Kısa görev 1: Sandalyede namaz konulu metinden "Konu Kimliği: Konu" ile başlayıp "Kullanıcı Resmi (Avatar)" ile biten bölümü aynen yazın.
Kısa görev 2: Sandalyede namaz konulu metne göre kıyamet gününde hesabı sorulacak ilk amel hangisidir?

Verilen metin:
Medineweb Forum/Huzur Adresi

Go Back   Medineweb Forum/Huzur Adresi > ..::.İBADETLER.::. > İbadetler > Namaz-Abdest-Teyemmüm

Konu Kimliği: Konu Sahibi Esadullah,Açılış Tarihi:  14 Nisan 2012 (18:31), Konuya Son Cevap : 10 Ekim 2012 (23:21). Konuya 1 Mesaj yazıldı

Yeni Konu aç  Cevapla
 
LinkBack Seçenekler Değerlendirme
Alt 14 Nisan 2012, 18:31   Mesaj No:1
Medineweb Sadık Üyesi
Esadullah - ait Kullanıcı Resmi (Avatar)
Durumu:Esadullah isimli Üye şimdilik offline konumundadır
Medine No : 15316
Üyelik T.: 18 Aralık 2011
Arkadaşları:3
Cinsiyet:Erkek
Memleket:Kayıp bir Kentten
Yaş:44
Mesaj: 745
Konular: 146
Beğenildi:312
Beğendi:100
Takdirleri:3844
Takdir Et:
Konu Bu  Üyemize Aittir!
Standart Sandalyede Namaz Kılınır mı?

Sandalyede Namaz Kılınır mı?

Sandalyede Namaz Kılınır mı?

Namaz, kulun Allah'a en çok yakınlık kazandığı bir ibadettir. Bu niteliğinden dolayı Hz. Peygamber (s.a.v) bu ibadeti "en hayırlı amel" (İbn Mâce, Taharet, 4) olarak tanımlamış, kıyamet gününde hesabı sorulacak ilk amelin namaz olacağını bildirmiştir. (Tirmîzî, Salât, 188) Bu sebeple namazın terk edilmesine izin verilmemiş, ima ile de olsa mutlaka kılınması istenmiştir. Hz. Peygamber "Kim namazı kasten terk ederse Allah'ın himayesi ondan uzak olur." (Ahmed b. Hanbel, Müsned, VI. 421) buyurmuştur.

Veri içeriği:

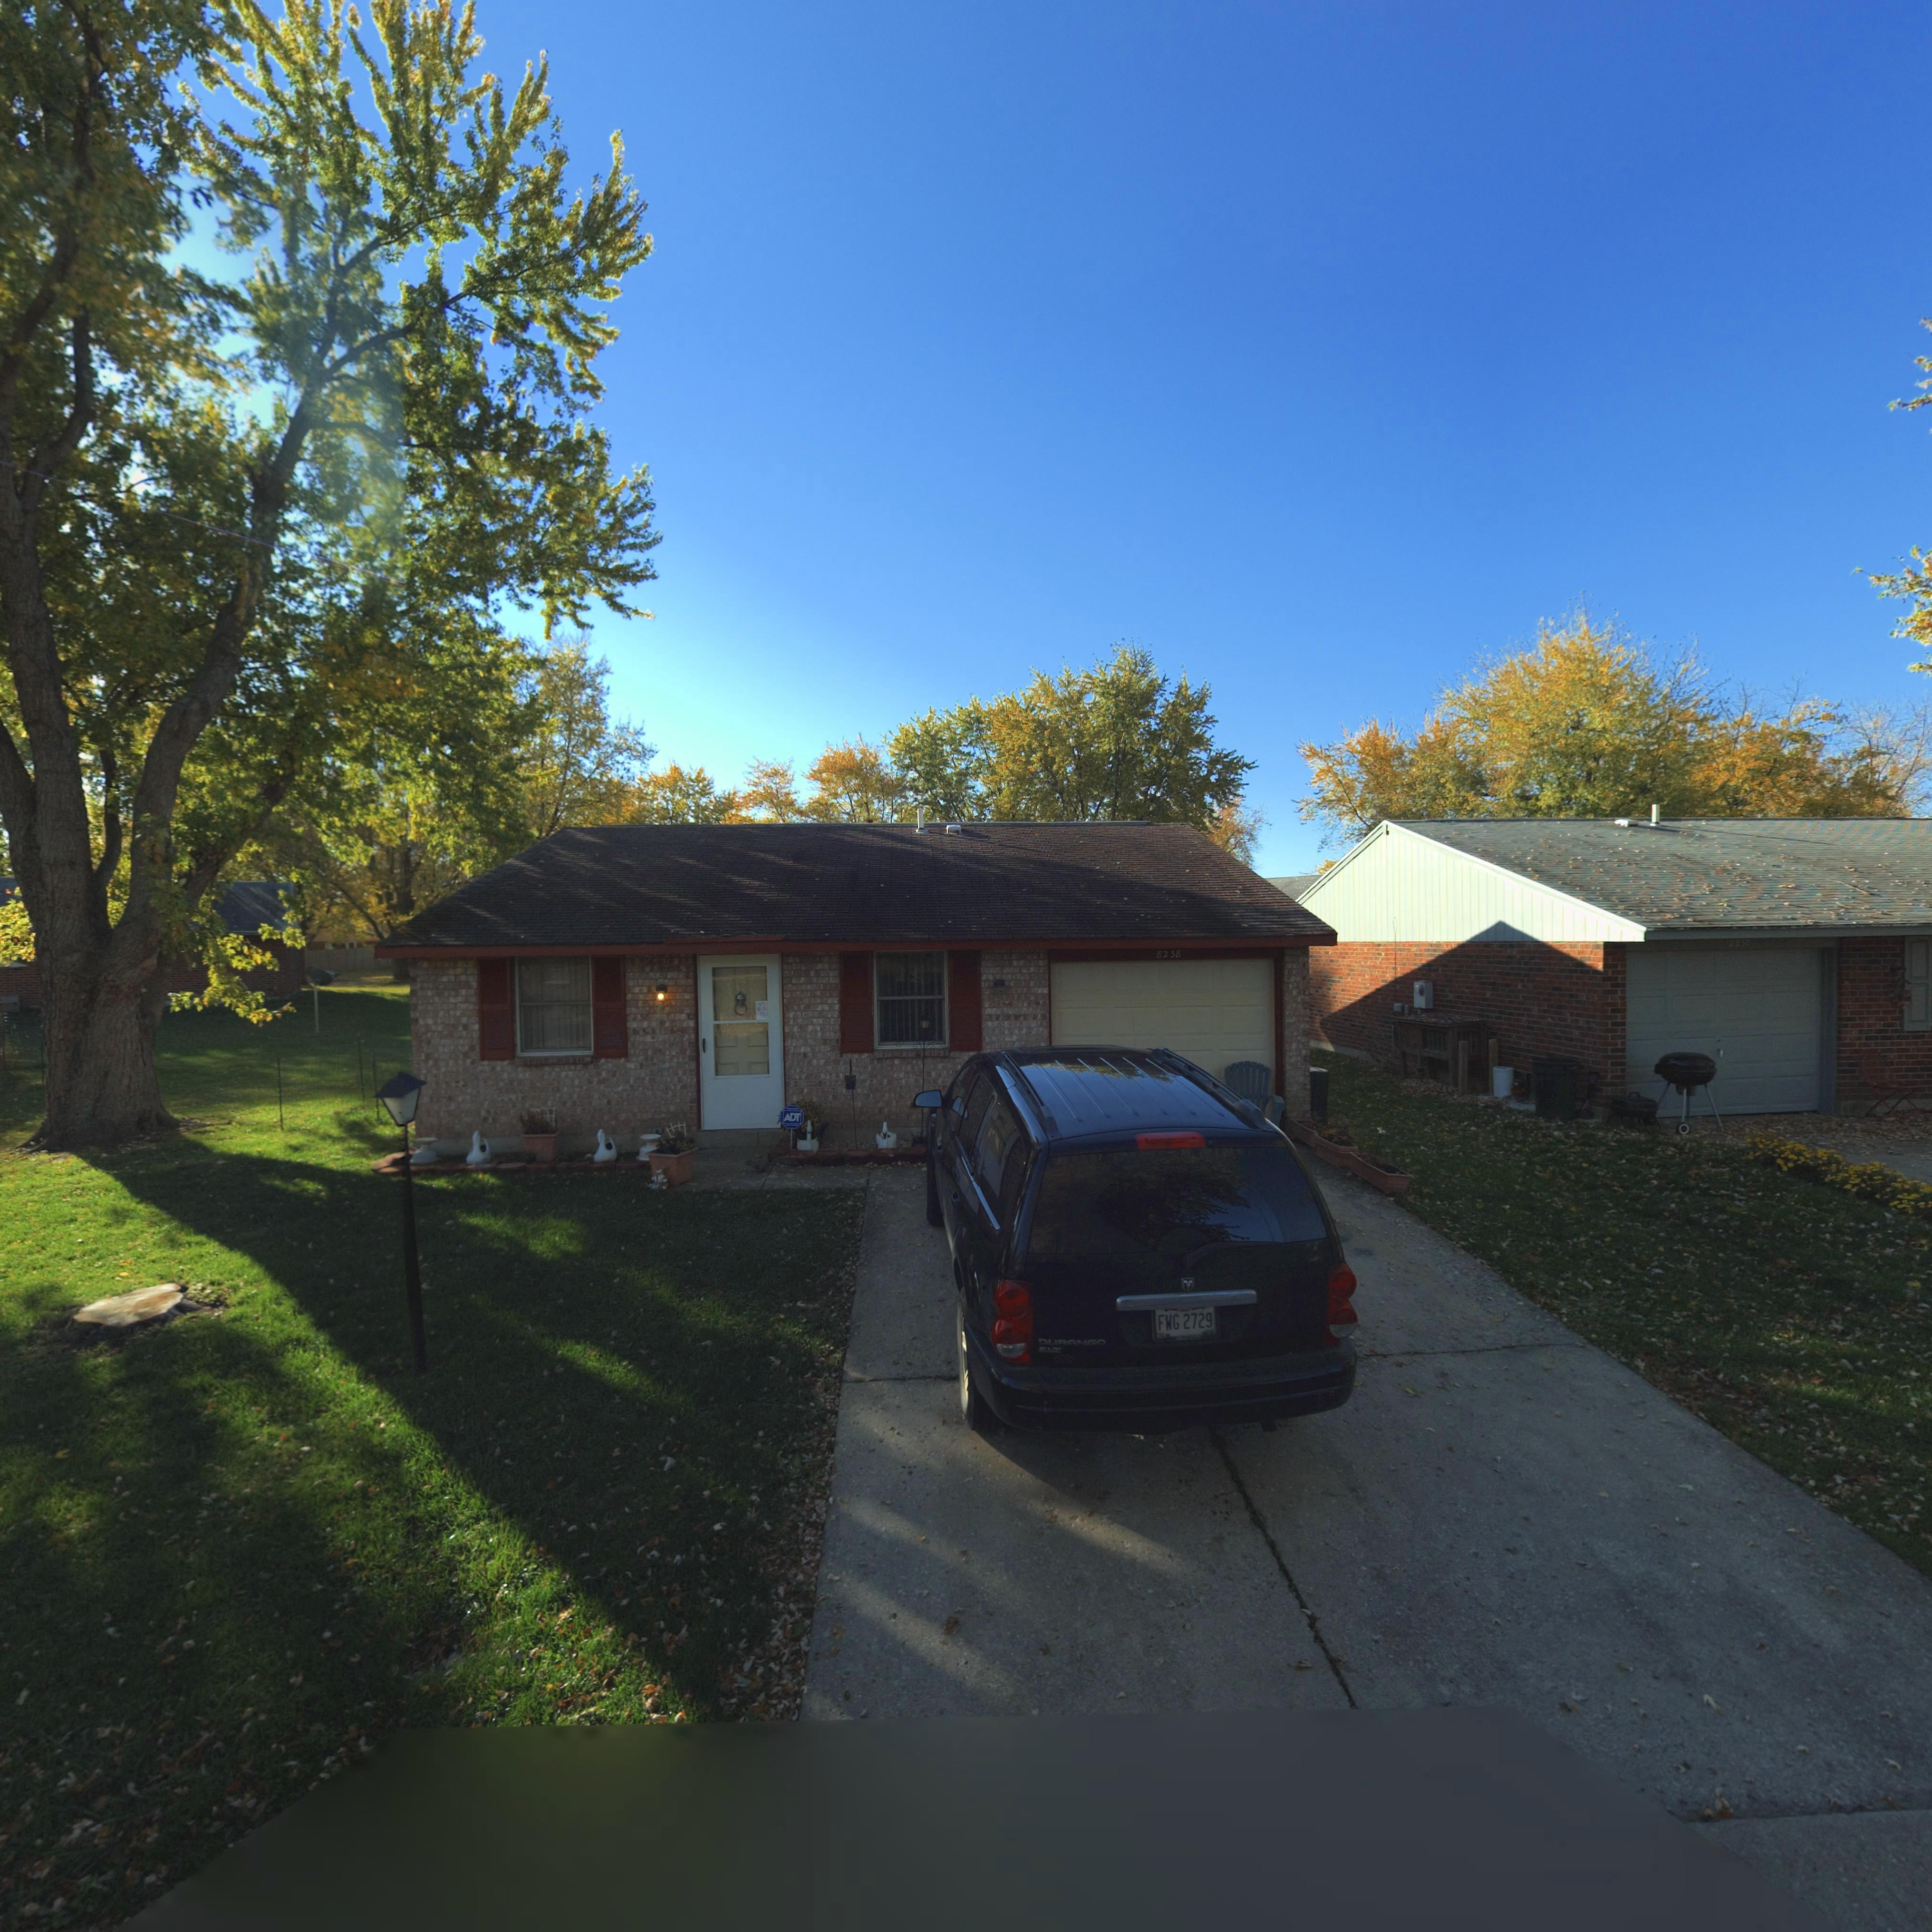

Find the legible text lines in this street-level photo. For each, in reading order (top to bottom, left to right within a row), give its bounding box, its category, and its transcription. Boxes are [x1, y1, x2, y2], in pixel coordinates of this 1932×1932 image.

[1728, 938, 1751, 948] StreetNumber: 8230
[1156, 949, 1182, 959] StreetNumber: 8238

Görev çıktısı 1:
Konu Kimliği: Konu Sahibi Esadullah,Açılış Tarihi:  14 Nisan 2012 (18:31), Konuya Son Cevap : 10 Ekim 2012 (23:21). Konuya 1 Mesaj yazıldı

Yeni Konu aç  Cevapla
 
LinkBack Seçenekler Değerlendirme
Alt 14 Nisan 2012, 18:31   Mesaj No:1
Medineweb Sadık Üyesi
Esadullah - ait Kullanıcı Resmi (Avatar)

Görev çıktısı 2: Namaz.